Transcribe the lines below without changing anything, and leave the pictures out of your answer.

— START MATERIAL —

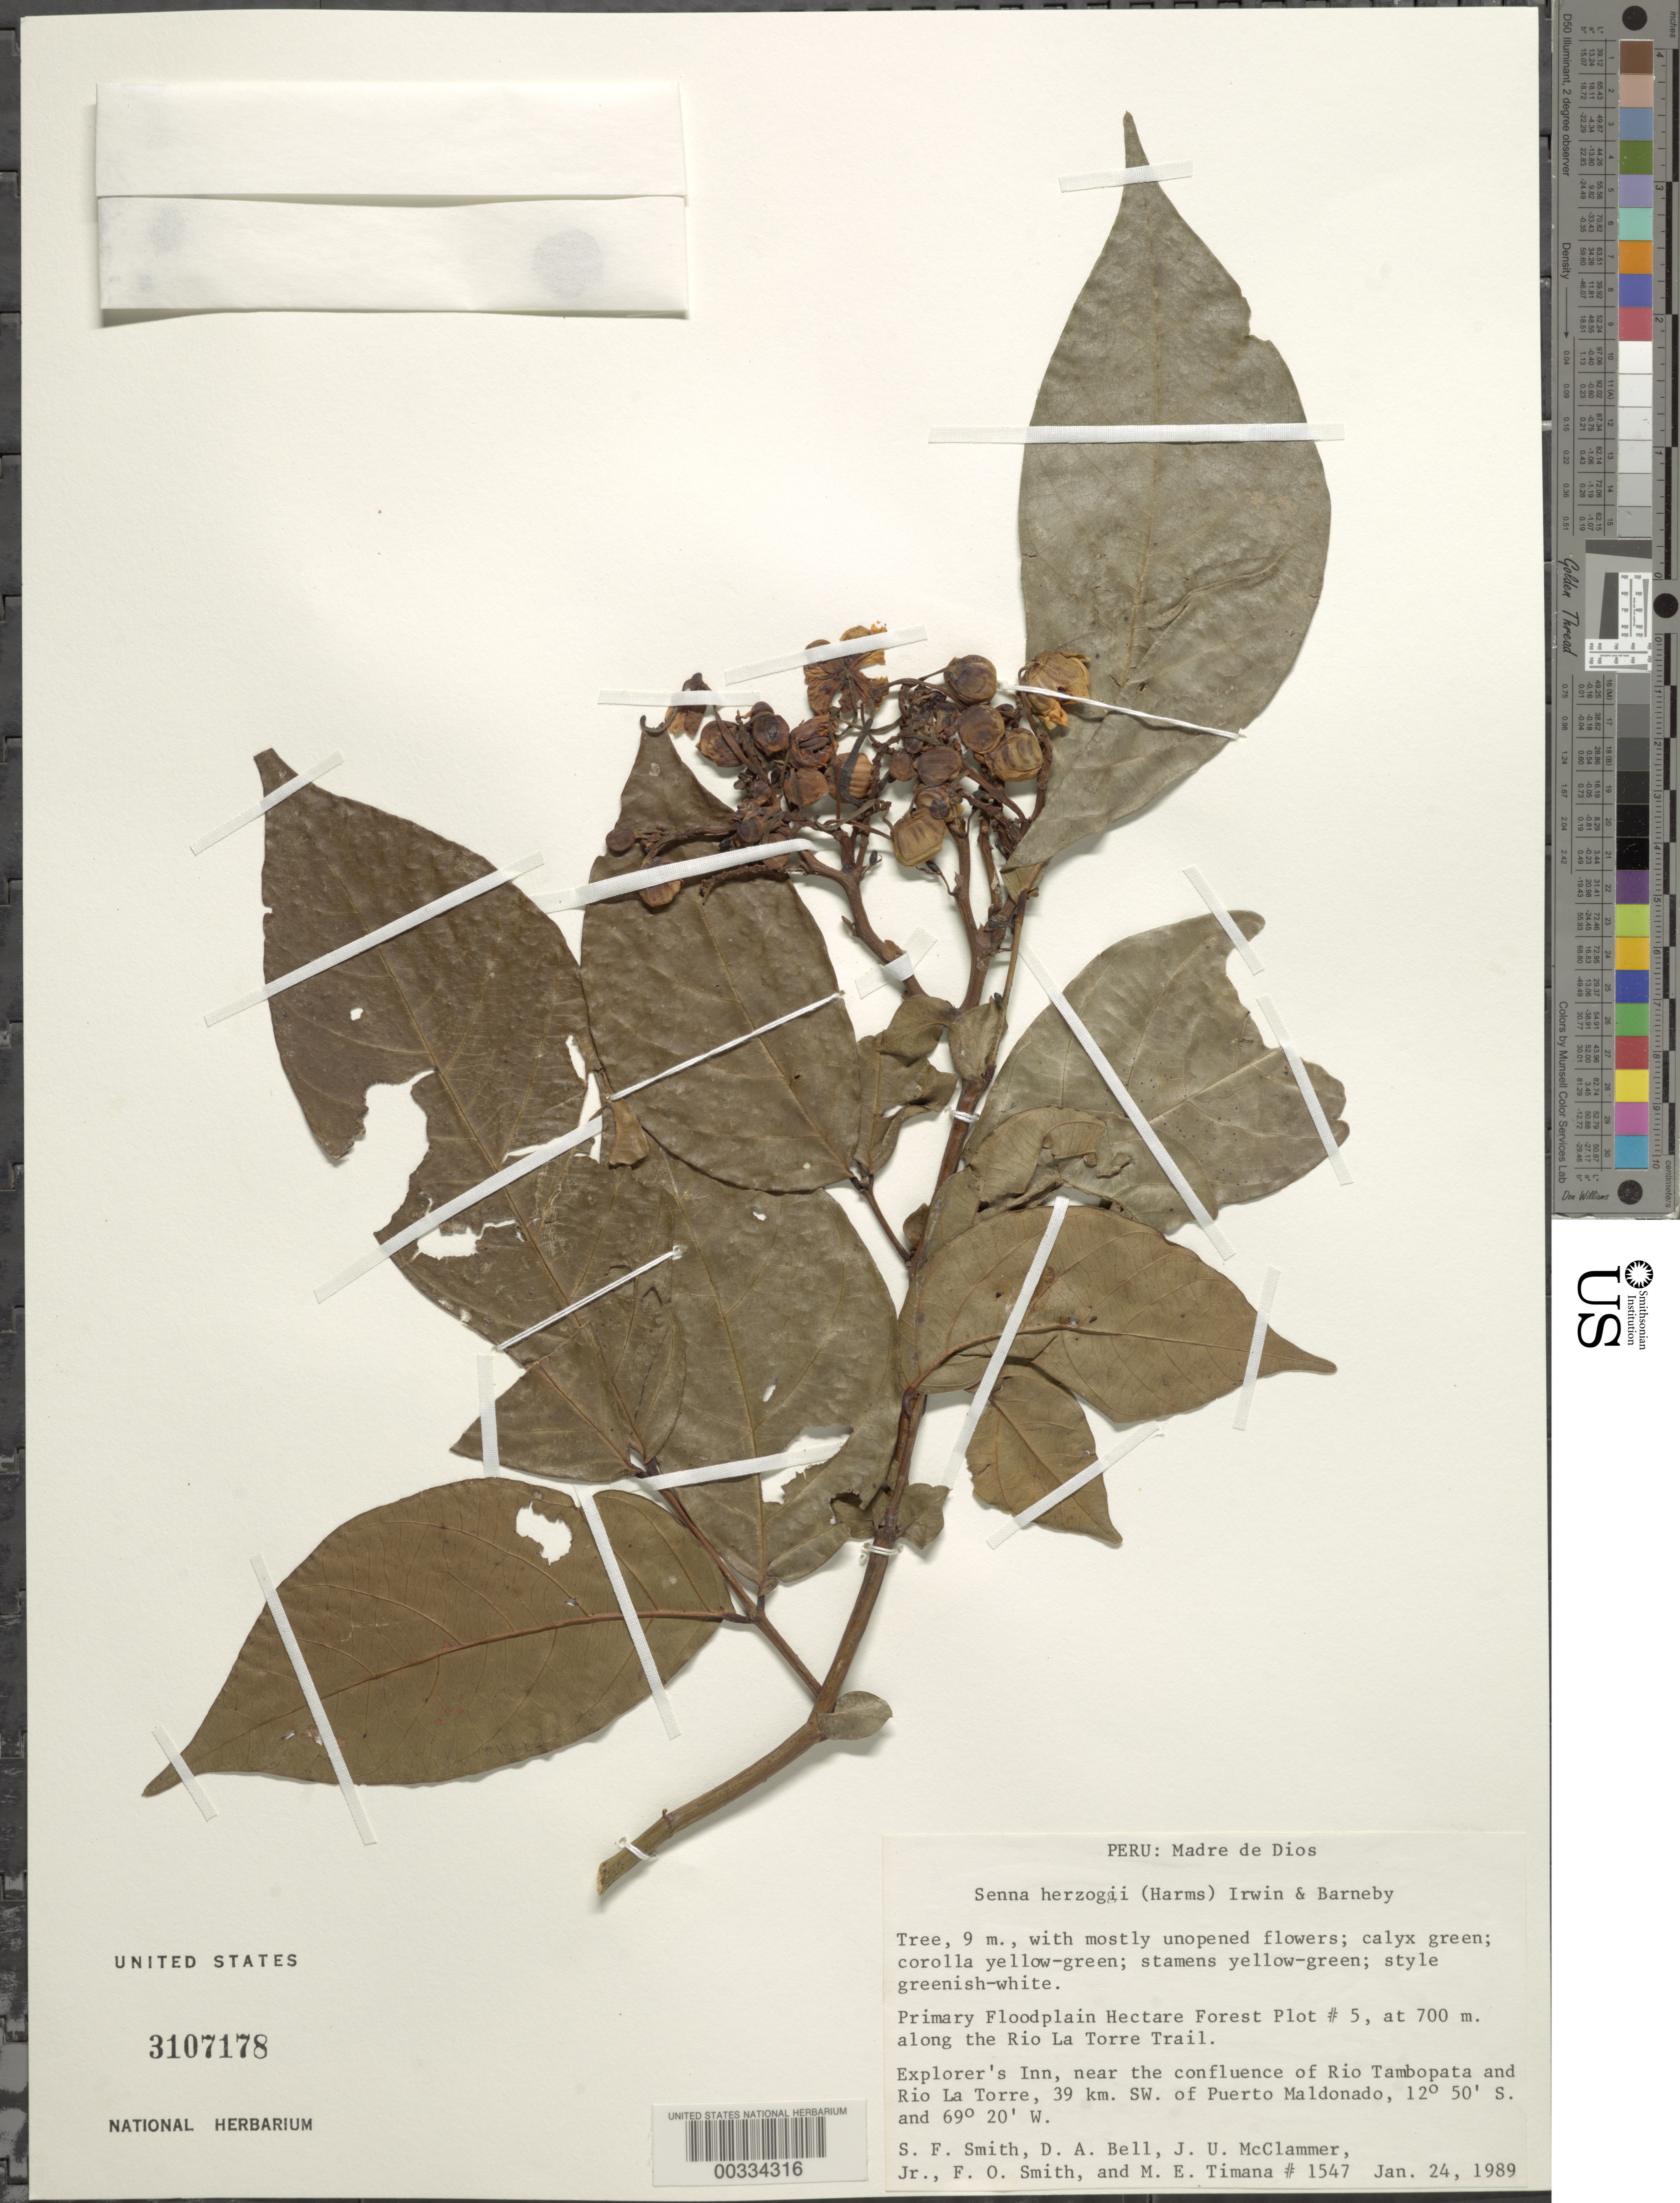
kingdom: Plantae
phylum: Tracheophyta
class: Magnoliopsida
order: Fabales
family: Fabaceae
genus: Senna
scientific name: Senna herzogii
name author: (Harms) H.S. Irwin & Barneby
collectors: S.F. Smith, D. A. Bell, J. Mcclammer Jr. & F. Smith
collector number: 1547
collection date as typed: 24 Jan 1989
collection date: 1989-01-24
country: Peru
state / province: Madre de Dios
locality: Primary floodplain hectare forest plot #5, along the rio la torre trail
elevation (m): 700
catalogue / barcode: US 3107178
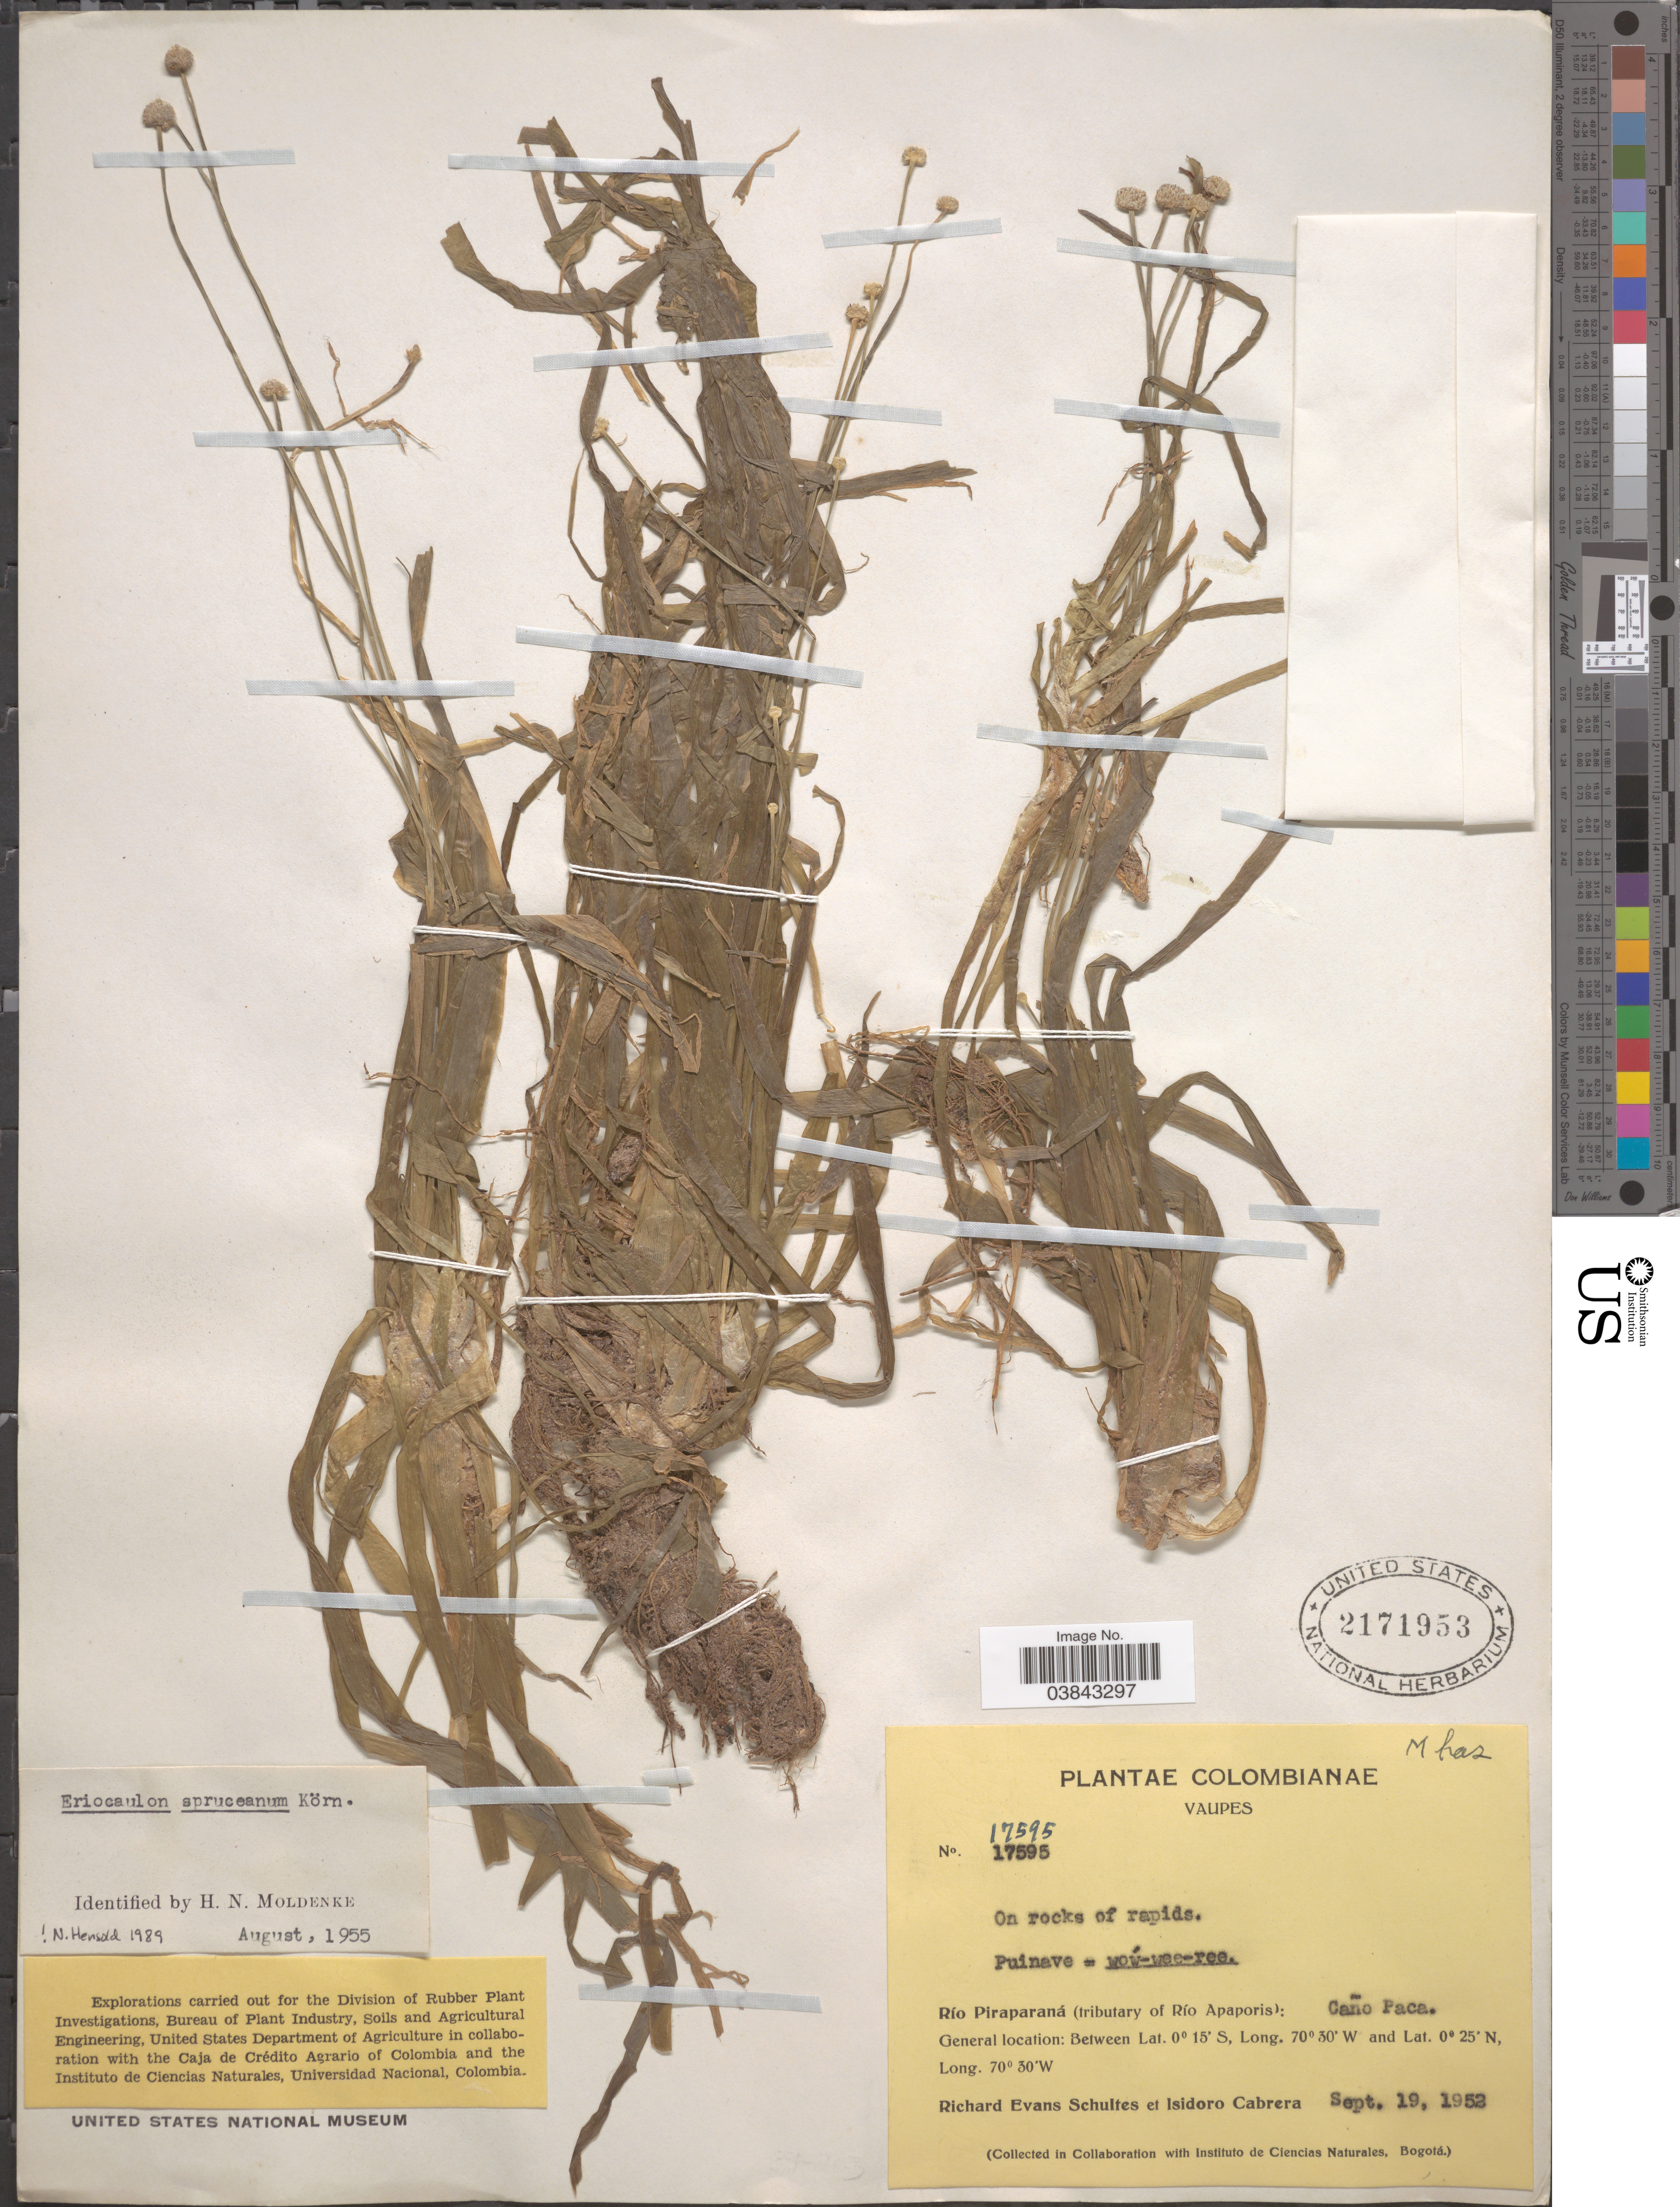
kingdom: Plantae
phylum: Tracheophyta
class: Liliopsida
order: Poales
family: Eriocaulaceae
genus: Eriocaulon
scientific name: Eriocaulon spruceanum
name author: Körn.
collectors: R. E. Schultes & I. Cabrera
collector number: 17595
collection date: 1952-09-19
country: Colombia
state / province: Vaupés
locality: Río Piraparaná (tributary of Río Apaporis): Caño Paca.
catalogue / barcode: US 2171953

— END MATERIAL —

COMPLETE ANSWER:
kingdom: Plantae
phylum: Tracheophyta
class: Magnoliopsida
order: Fabales
family: Fabaceae
genus: Senna
scientific name: Senna herzogii
name author: (Harms) H.S. Irwin & Barneby
collectors: S.F. Smith, D. A. Bell, J. Mcclammer Jr. & F. Smith
collector number: 1547
collection date as typed: 24 Jan 1989
collection date: 1989-01-24
country: Peru
state / province: Madre de Dios
locality: Primary floodplain hectare forest plot #5, along the rio la torre trail
elevation (m): 700
catalogue / barcode: US 3107178
kingdom: Plantae
phylum: Tracheophyta
class: Liliopsida
order: Poales
family: Eriocaulaceae
genus: Eriocaulon
scientific name: Eriocaulon spruceanum
name author: Körn.
collectors: R. E. Schultes & I. Cabrera
collector number: 17595
collection date: 1952-09-19
country: Colombia
state / province: Vaupés
locality: Río Piraparaná (tributary of Río Apaporis): Caño Paca.
catalogue / barcode: US 2171953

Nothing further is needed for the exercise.